あの父と分かり合える人なんて到底いない。とは言っても、夫婦なんだから、少しくらい話し合えばと思うだろう。これは経験した人にしか分からない。本当に話が通じないのだ。暖簾に腕押し。どんなに丁寧に説明したり、相手を庇いながら意見を述べたりしても、庇いながら説明しているというこちらの意図を汲み取ることもできなければ、言っていることすら理解してはもらえないのである。この苦痛とストレスは経験しなければ分からない。
きっと母は私が想像しうる以上に苦しんだと思う。母の苦労を思うと、涙が出てくる。

彼氏を選ぶということは、父のいる生活をもう一度繰り返し、そしてもし子供なんてできようものなら、同じ思いを子供にもさせることになるのかもしれない。もちろん、発達障害といっても、皆が皆父のような訳ではない。彼が父と同じようになるかどうかは正直分からない。

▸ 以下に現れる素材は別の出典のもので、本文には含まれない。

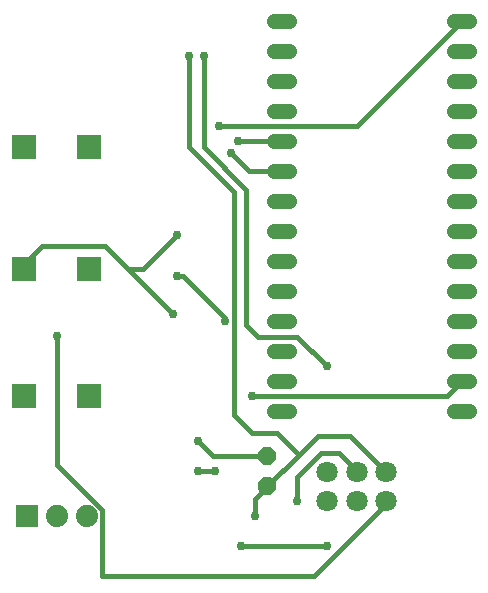
<source format=gbr>
G04 EAGLE Gerber RS-274X export*
G75*
%MOMM*%
%FSLAX34Y34*%
%LPD*%
%INBottom Copper*%
%IPPOS*%
%AMOC8*
5,1,8,0,0,1.08239X$1,22.5*%
G01*
%ADD10C,1.800000*%
%ADD11R,2.100000X2.100000*%
%ADD12C,1.308000*%
%ADD13R,1.879600X1.879600*%
%ADD14C,1.879600*%
%ADD15P,1.649562X8X202.500000*%
%ADD16C,0.756400*%
%ADD17C,0.406400*%


D10*
X1473200Y0D03*
X1473200Y25000D03*
X1498200Y25000D03*
X1498200Y0D03*
X1448200Y0D03*
X1448200Y25000D03*
D11*
X1191700Y88900D03*
X1246700Y88900D03*
X1191700Y299720D03*
X1246700Y299720D03*
D12*
X1555560Y381000D02*
X1568640Y381000D01*
X1568640Y76200D02*
X1555560Y76200D01*
X1555560Y101600D02*
X1568640Y101600D01*
X1568640Y127000D02*
X1555560Y127000D01*
X1555560Y152400D02*
X1568640Y152400D01*
X1568640Y177800D02*
X1555560Y177800D01*
X1555560Y203200D02*
X1568640Y203200D01*
X1568640Y228600D02*
X1555560Y228600D01*
X1555560Y254000D02*
X1568640Y254000D01*
X1568640Y279400D02*
X1555560Y279400D01*
X1555560Y304800D02*
X1568640Y304800D01*
X1416240Y76200D02*
X1403160Y76200D01*
X1403160Y101600D02*
X1416240Y101600D01*
X1416240Y254000D02*
X1403160Y254000D01*
X1403160Y279400D02*
X1416240Y279400D01*
X1416240Y304800D02*
X1403160Y304800D01*
X1403160Y330200D02*
X1416240Y330200D01*
X1416240Y406400D02*
X1403160Y406400D01*
X1555560Y406400D02*
X1568640Y406400D01*
X1568640Y355600D02*
X1555560Y355600D01*
X1555560Y330200D02*
X1568640Y330200D01*
X1416240Y381000D02*
X1403160Y381000D01*
X1403160Y355600D02*
X1416240Y355600D01*
X1416240Y127000D02*
X1403160Y127000D01*
X1403160Y228600D02*
X1416240Y228600D01*
X1416240Y203200D02*
X1403160Y203200D01*
X1403160Y177800D02*
X1416240Y177800D01*
X1416240Y152400D02*
X1403160Y152400D01*
D13*
X1193800Y-12700D03*
D14*
X1219200Y-12700D03*
X1244600Y-12700D03*
D11*
X1191700Y196850D03*
X1246700Y196850D03*
D15*
X1397000Y12700D03*
X1397000Y38100D03*
D16*
X1447800Y-38100D03*
D17*
X1375763Y-38100D01*
D16*
X1375763Y-38100D03*
D17*
X1369342Y73096D02*
X1369342Y261620D01*
X1331242Y299720D01*
D16*
X1330960Y377190D03*
D17*
X1331242Y376908D01*
X1331242Y299720D01*
X1467356Y55844D02*
X1498200Y25000D01*
X1467356Y55844D02*
X1440684Y55844D01*
X1397540Y12700D02*
X1397000Y12700D01*
X1424223Y39382D02*
X1440684Y55844D01*
X1424223Y39382D02*
X1405467Y58138D01*
X1384300Y58138D01*
D16*
X1386840Y-12700D03*
D17*
X1386840Y2000D01*
X1397540Y12700D01*
X1424223Y39382D01*
X1384300Y58138D02*
X1369342Y73096D01*
D16*
X1343660Y376837D03*
D17*
X1343660Y300003D01*
X1379728Y263935D01*
D16*
X1447800Y114300D03*
D17*
X1447800Y114798D01*
X1422962Y139636D01*
D16*
X1422400Y0D03*
D17*
X1422944Y544D02*
X1422944Y20864D01*
X1422944Y544D02*
X1422400Y0D01*
X1422944Y20864D02*
X1442720Y40640D01*
X1457960Y40640D01*
X1473200Y25400D01*
X1473200Y25000D01*
X1379728Y149352D02*
X1379728Y263935D01*
X1379728Y149352D02*
X1389444Y139636D01*
X1422962Y139636D01*
D16*
X1338862Y25400D03*
D17*
X1353538Y25400D01*
D16*
X1353538Y25400D03*
X1384300Y88900D03*
D17*
X1549400Y88900D01*
X1562100Y101600D01*
X1473200Y317500D02*
X1562100Y406400D01*
D16*
X1356360Y317500D03*
D17*
X1473200Y317500D01*
X1409700Y279400D02*
X1381760Y279400D01*
X1366520Y294640D01*
D16*
X1366520Y294640D03*
X1373152Y304800D03*
D17*
X1409700Y304800D01*
D16*
X1320800Y225425D03*
D17*
X1292225Y196850D01*
X1279525Y196850D01*
X1317625Y158750D01*
D16*
X1317625Y158750D03*
D17*
X1279525Y196850D02*
X1260475Y215900D01*
X1206500Y215900D01*
X1191700Y201100D01*
X1191700Y196850D01*
D16*
X1338580Y50800D03*
D17*
X1351280Y38100D01*
X1397000Y38100D01*
X1257554Y-7334D02*
X1257554Y-18066D01*
X1257300Y-18320D02*
X1257300Y-63500D01*
X1257300Y-18320D02*
X1257554Y-18066D01*
X1257554Y-7334D02*
X1219200Y31020D01*
D16*
X1219200Y139700D03*
D17*
X1219200Y31020D01*
X1498200Y0D02*
X1498200Y-2335D01*
X1437035Y-63500D01*
X1257300Y-63500D01*
D16*
X1320800Y190500D03*
D17*
X1325880Y190500D01*
X1361440Y154940D02*
X1361440Y152400D01*
X1361440Y154940D02*
X1325880Y190500D01*
D16*
X1361440Y152400D03*
M02*

</source>
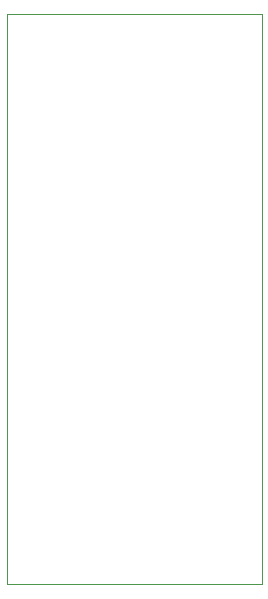
<source format=gm1>
G04 #@! TF.GenerationSoftware,KiCad,Pcbnew,5.1.10*
G04 #@! TF.CreationDate,2021-10-24T19:29:33+00:00*
G04 #@! TF.ProjectId,stm32-debug-breakout,73746d33-322d-4646-9562-75672d627265,rev?*
G04 #@! TF.SameCoordinates,Original*
G04 #@! TF.FileFunction,Profile,NP*
%FSLAX46Y46*%
G04 Gerber Fmt 4.6, Leading zero omitted, Abs format (unit mm)*
G04 Created by KiCad (PCBNEW 5.1.10) date 2021-10-24 19:29:33*
%MOMM*%
%LPD*%
G01*
G04 APERTURE LIST*
G04 #@! TA.AperFunction,Profile*
%ADD10C,0.050000*%
G04 #@! TD*
G04 APERTURE END LIST*
D10*
X138430000Y-120015000D02*
X138430000Y-71755000D01*
X160020000Y-120015000D02*
X138430000Y-120015000D01*
X160020000Y-71755000D02*
X160020000Y-120015000D01*
X138430000Y-71755000D02*
X160020000Y-71755000D01*
M02*

</source>
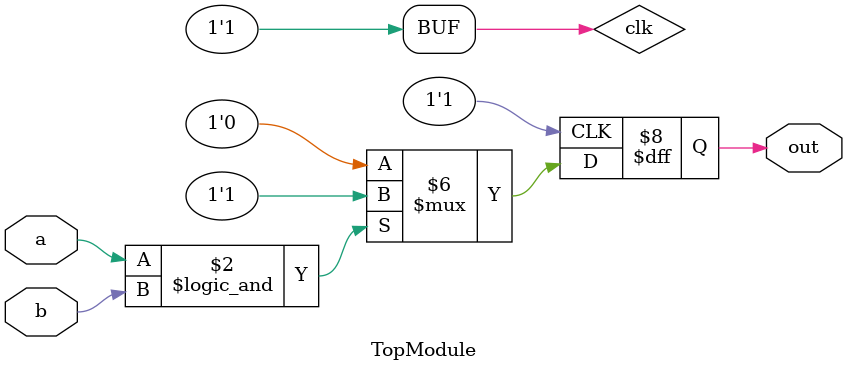
<source format=sv>

module TopModule (
  input a,
  input b,
  output out
);
always @(posedge clk) begin
  if (a && b)
    out <= 1;
  else
    out <= 0;
end

// Add a global clock declaration to make it accessible within the always block
reg clk;

initial begin
  out = 0; // Initialization of the output signal
  clk = 0; // Clock initial value and reset
  #5 clk = !clk; // Clock toggles every 5 time units
end

endmodule

</source>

でもこのトラウマをもう一度経験する可能性があると思うと怖くてたまらない。

同時に、私が選ぶ人というのは、どうしてもこういう発達障害的な傾向のある人を選んでしまう。日本で付き合っていた人も今考えると思い当たる節はいくつかある。彼もいつも自分のことが最優先で、雑談ができなかった。冗談は通じず、否定されることを極度に嫌がった。つまり、わたし自身にも問題があるのだ。
あれほど父を憎み、親子という縁を切りたいと切望するほど嫌悪し、母を反面教師にしながらも、私はまた父のような人を選んでしまっているのだ。無意識的に。
むしろ父のような人ではないことを注意深く観察していたつもりだった。それは母の二の舞にならないようにするため、二度とあのトラウマを経験しないようにするため。それでも、できないのである。私の思考では、私の感覚では限界があるのだ。私の感覚では見抜けない。それどころか、そういう人を自ら選んでしまっているのだ。絶望的である。私の求める幸せを、私は自分の手で破壊している。それも無意識に。

彼と別れるとする。新しい人を探すとする。きっとまた同じような人に惹かれる。次は母のように、出会った時には分からないかもしれない。外面は良くて、実際に付き合ってみて、一緒になってみて、出産してみて、彼氏よりも父よりも酷い人に豹変するかもしれない。自分を、自分の感覚をもう信用できない。

彼氏との日々は幸せなはずだった。確かにトンチンカンなことを言い出すこともあったけれど、毎日幸せで、満たされていた。でも今はこの幸せな日々は後に地獄へと繋がる道なのかもしれないと思うと、やっと見つけたと思っていた幸せも今では、とてつもない恐怖と絶望感に変わってしまった。どんな選択をしようともあのトラウマが付いて回る。
私の未来には幸せとか、希望なんてものは存在しないのかもしれないと心底思う。

もう分からない。自分のことも。父のことも。彼氏のことも。他の誰かのことも。


私の父はどんなに嫌でも、あの意思疎通のできない宇宙人で、変わることはない。
皮肉なことに、過去のトラウマは、現在の彼氏を選び、そしてそれは宇宙人のように理解不能だった父を理解することに繋がった。物事を理解するというのは時に残酷なこともある。正直、分からなければよかったと思わないこともない。幸せだった日々がある日を境に絶望と恐怖に変わってしまったのだから。

私は今、活路の見出せない暗闇で一人立ち止まっている。どうすればよいのか分からない。歩き出した先には不幸しか待ち受けてないような気がしているから、怖くて歩き始めることもできない。

でも私の過去のトラウマは、現在の私に、未来の人生を選択するためのコンパスを一つくれた。今の私に必要なものは、このコンパスが私の未来の幸せのためのものであると強く強く信じる勇気である。